• INPUT DATA:
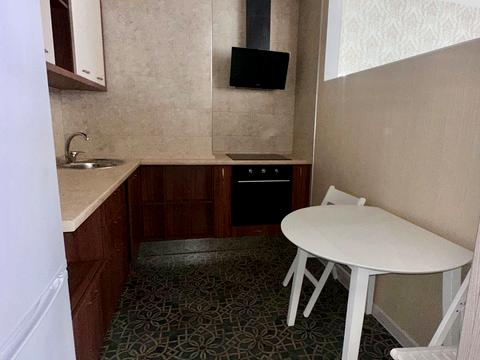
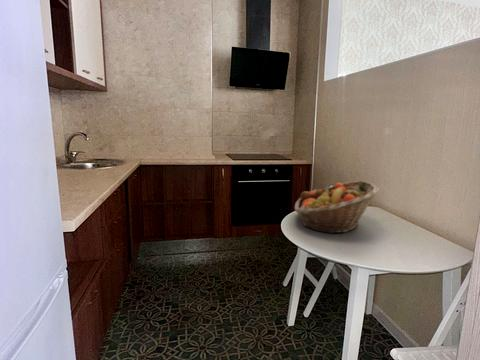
+ fruit basket [294,180,380,235]
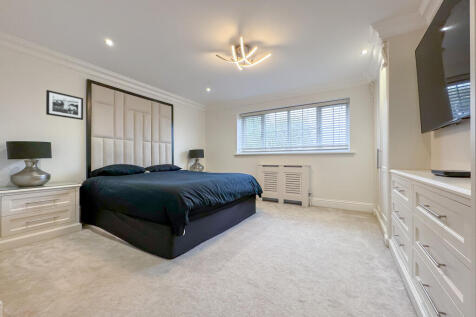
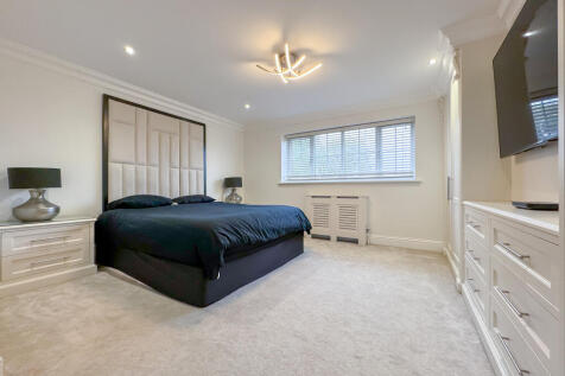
- picture frame [45,89,84,121]
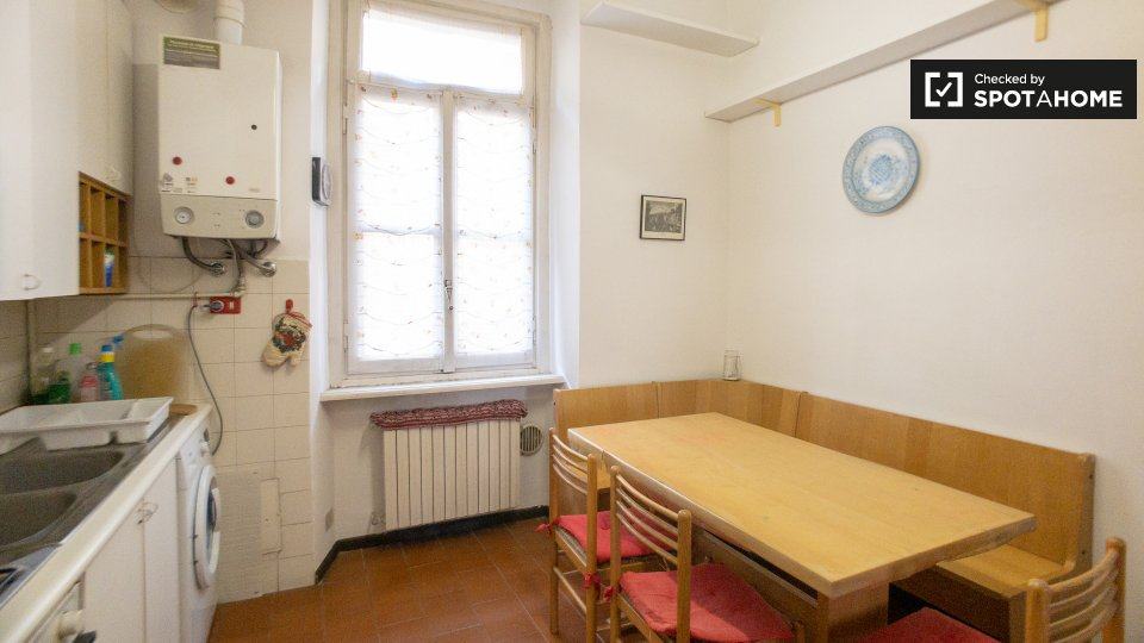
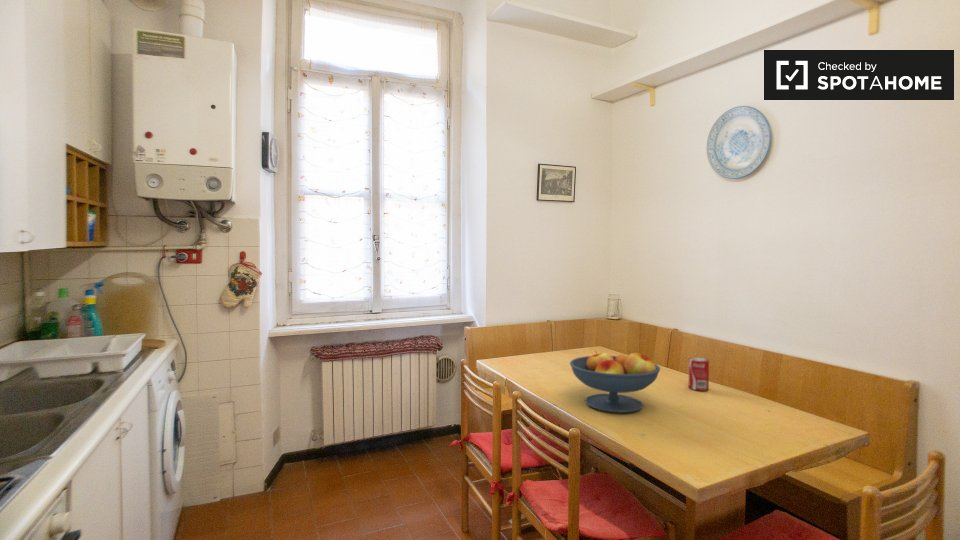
+ beverage can [688,357,710,392]
+ fruit bowl [569,350,661,414]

• TASK OBJECTIVE: The required output is every line above that contains the string "fruit".

• EXERCISE SOLUTION:
+ fruit basket [294,180,380,235]
+ fruit bowl [569,350,661,414]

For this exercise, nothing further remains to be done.